# Dorset Dove Fields



## fakebait (Jun 18, 2006)

Does anyone know if the State got the dove fields put in this year at Dorset. I would hate to drive all the way out there to find weed fields. Also if they did any recent cutting.


----------



## Crawl (Apr 14, 2004)

http://www.dnr.state.oh.us/wildlife/Hunting/migbirds/Dove/dove_d3.htm


----------



## Brittguy (Aug 5, 2006)

I read an article in our paper recentely. It said that the dove fields at Dorset and Mosquito were complete. There is a new area manager at Grand River and he is quoted as saying something like they are in but he wouldn't really call them dove fields.

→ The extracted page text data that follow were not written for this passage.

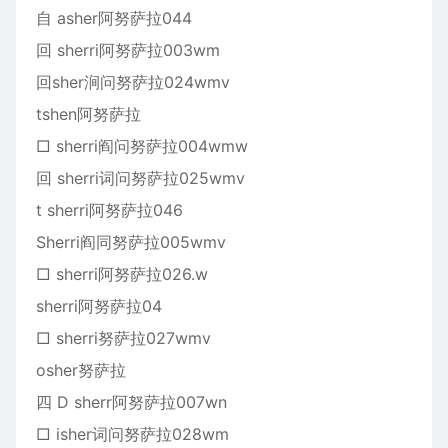
自 asher阿努萨拉044
回 sherri阿努萨拉003wm
回sher涧问努萨拉024wmv
tshen阿努萨拉
□ sherri阎问努萨拉004wmw
回 sherri词问努萨拉025wmv
t sherri阿努萨拉046
Sherri阎同努萨拉005wmv
□ sherri阿努萨拉026.w
sherri阿努萨拉04
□ sherri努萨拉027wmv
osher努萨拉
四 D sherr阿努萨拉007wn
□ isher词问努萨拉028wm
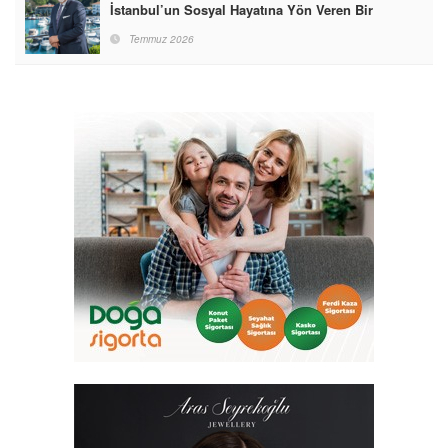
İstanbul’un Sosyal Hayatına Yön Veren Bir
Destinasyon Haline Getirmeyi Hedefliyorum”
Temmuz 2026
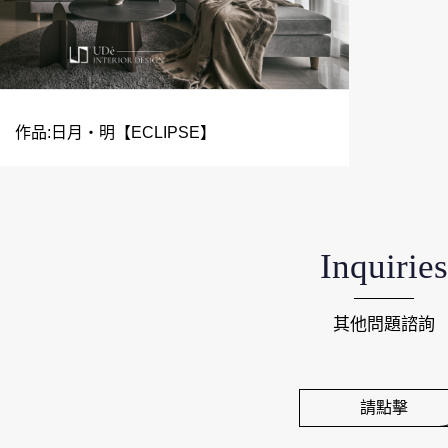
作品:日月‧明【ECLIPSE】
Inquiries
其他問題諮詢
請點擊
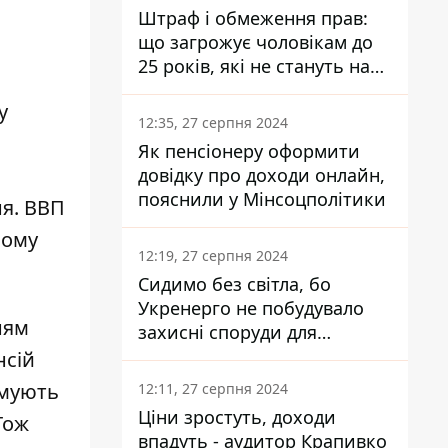
Штраф і обмеження прав:
що загрожує чоловікам до
25 років, які не стануть на
військовий облік
у
12:35, 27 серпня 2024
Як пенсіонеру оформити
довідку про доходи онлайн,
пояснили у Мінсоцполітики
ня. ВВП
ному
12:19, 27 серпня 2024
Сидимо без світла, бо
Укренерго не побудувало
ням
захисні споруди для
енергетики - нардеп
нсій
Кучеренко
ьмують
12:11, 27 серпня 2024
Ціни зростуть, доходи
Тож
впадуть - аудитор Крапивко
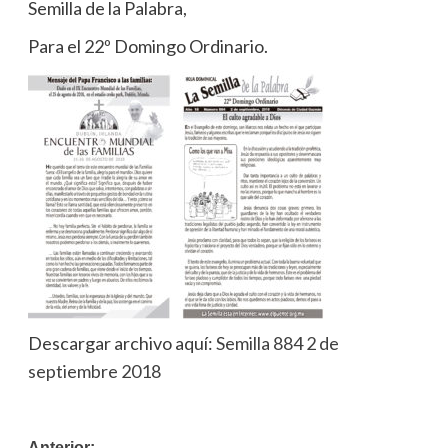
Semilla de la Palabra,
Para el 22º Domingo Ordinario.
Descargar archivo aquí:
Semilla 884 2 de
septiembre 2018
Anterior:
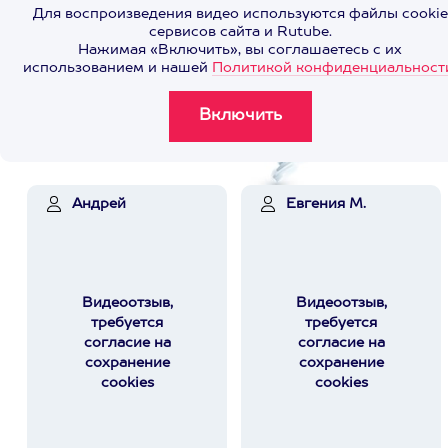
Для воспроизведения видео используются файлы cookie
сервисов сайта и Rutube.
Нажимая «Включить», вы соглашаетесь с их
использованием и нашей
Политикой конфиденциальност
Андрей
Евгения М.
Видеоотзыв,
Видеоотзыв,
требуется
требуется
согласие на
согласие на
сохранение
сохранение
cookies
cookies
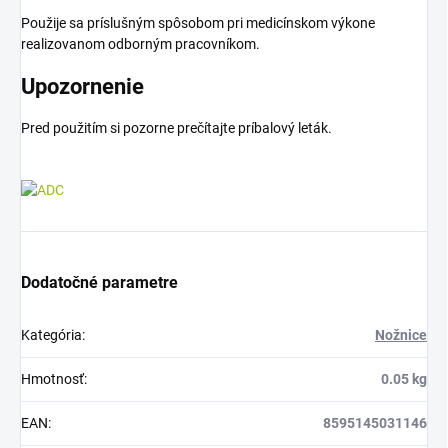
Použije sa príslušným spôsobom pri medicínskom výkone
realizovanom odborným pracovníkom.
Upozornenie
Pred použitím si pozorne prečítajte príbalový leták.
Dodatočné parametre
Kategória
:
Nožnice
Hmotnosť
:
0.05 kg
EAN
:
8595145031146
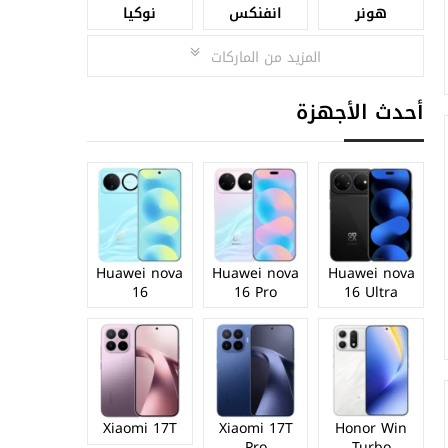
هونر
انفنكس
نوكيا
المزيد من الماركات
أحدث الأجهزة
Huawei nova
Huawei nova
Huawei nova
16
16 Pro
16 Ultra
Xiaomi 17T
Xiaomi 17T
Honor Win
Pro
Turbo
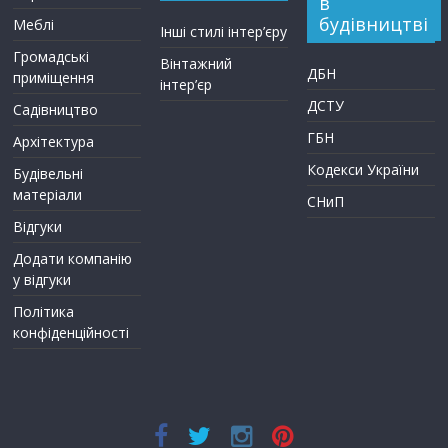
в
будівництві
Меблі
Інші стилі інтер’єру
Громадські
Вінтажний
ДБН
приміщення
інтер’єр
ДСТУ
Садівництво
ГБН
Архітектура
Кодекси України
Будівельні
матеріали
СНиП
Відгуки
Додати компанію
у відгуки
Політика
конфіденційності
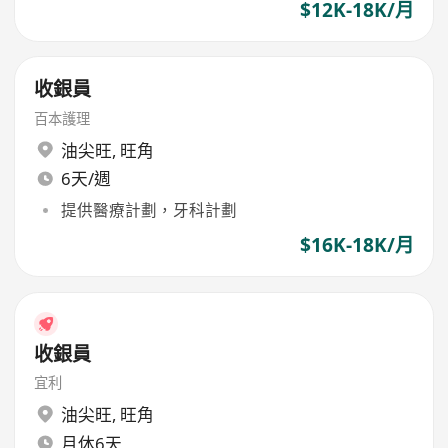
$12K-18K/月
收銀員
百本護理
油尖旺
,
旺角
6天/週
提供醫療計劃，牙科計劃
$16K-18K/月
收銀員
宜利
油尖旺
,
旺角
月休6天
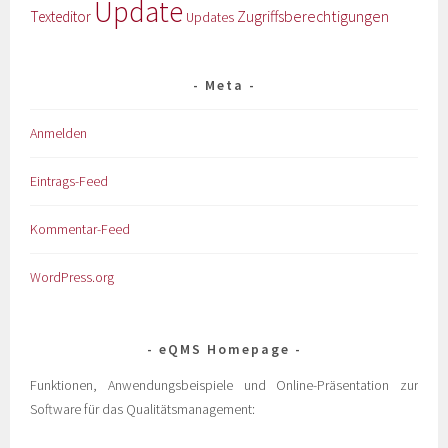
Update
Zugriffsberechtigungen
Texteditor
Updates
Meta
Anmelden
Eintrags-Feed
Kommentar-Feed
WordPress.org
eQMS Homepage
Funktionen, Anwendungsbeispiele und Online-Präsentation zur
Software für das Qualitätsmanagement:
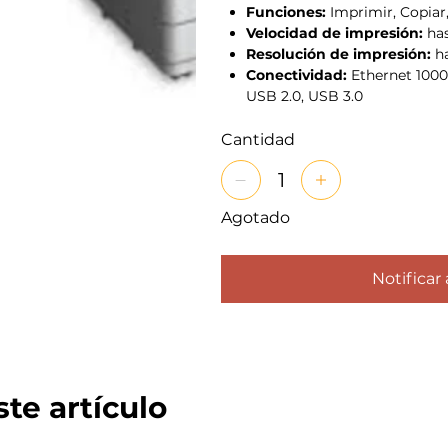
Funciones:
Imprimir, Copiar,
Velocidad de impresión:
has
Resolución de impresión:
ha
Conectividad:
Ethernet 1000B
USB 2.0, USB 3.0
Cantidad
Agotado
Notificar 
te artículo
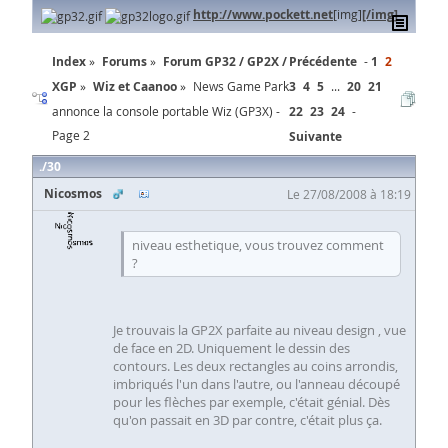
http://www.pockett.net
[img]
[/img]
Index
Forums
Forum GP32 / GP2X /
Précédente
1
2
XGP
Wiz et Caanoo
News Game Park
3
4
5
...
20
21
annonce la console portable Wiz (GP3X) -
22
23
24
Page 2
Suivante
30
Nicosmos
Le 27/08/2008 à 18:19
niveau esthetique, vous trouvez comment
?
Je trouvais la GP2X parfaite au niveau design , vue
de face en 2D. Uniquement le dessin des
contours. Les deux rectangles au coins arrondis,
imbriqués l'un dans l'autre, ou l'anneau découpé
pour les flèches par exemple, c'était génial. Dès
qu'on passait en 3D par contre, c'était plus ça.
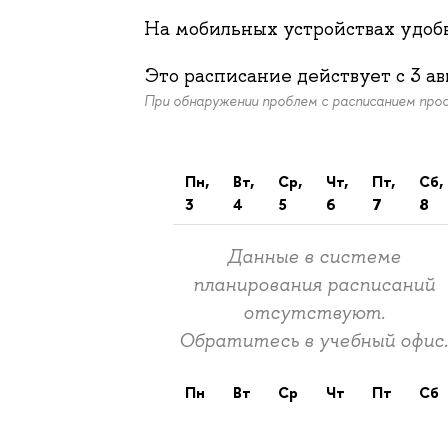
На мобильных устройствах удо
Это расписание действует c
3 ав
При обнаружении проблем с расписанием пр
пн,
вт,
ср,
чт,
пт,
сб,
3
4
5
6
7
8
Данные в системе
планирования расписаний
отсутствуют.
Обратитесь в учебный офис
пн
вт
ср
чт
пт
сб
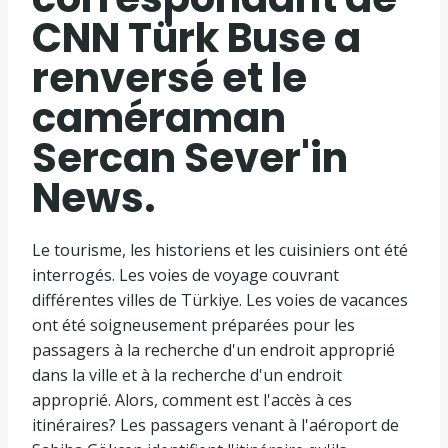
CNN Türk Buse a
renversé et le
caméraman
Sercan Sever'in
News.
Le tourisme, les historiens et les cuisiniers ont été
interrogés. Les voies de voyage couvrant
différentes villes de Türkiye. Les voies de vacances
ont été soigneusement préparées pour les
passagers à la recherche d'un endroit approprié
dans la ville et à la recherche d'un endroit
approprié. Alors, comment est l'accès à ces
itinéraires? Les passagers venant à l'aéroport de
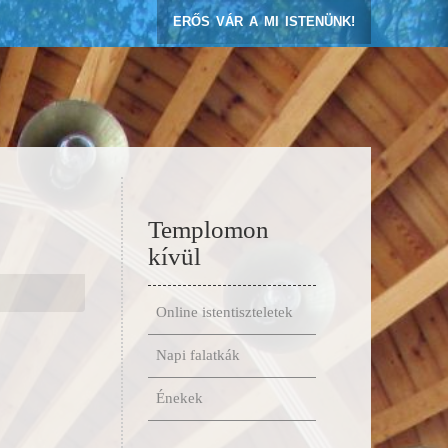
ERŐS VÁR A MI ISTENÜNK!
Templomon
kívül
Online istentiszteletek
Napi falatkák
Énekek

I haven't been over there so I don't know about the mowing.


----------



## steelmagoo (Apr 13, 2004)

I think they planted very little at Grand River, as far as I saw last Sunday. The fields directly adjacent the gun range were not planted at all, nor were they mowed. The field off Rt 88 across from the do-it-yourself shotgun range has a few poor rows of corn. I saw no doves there. I did see some doves on Rt 534, north of Mespo around the amish farms.

Edit: 
On the map, Field 3 is supposed to be planted. I didn't walk back there and couldn't tell from the road. Probably is planted.


----------



## steelmagoo (Apr 13, 2004)

I went to Grand River Wildlife area, dove area #3 yesterday afternoon. Nary a dove to be seen, not even on the wires by the roads. They planted the field just south of there and north of 88 in solid corn.


----------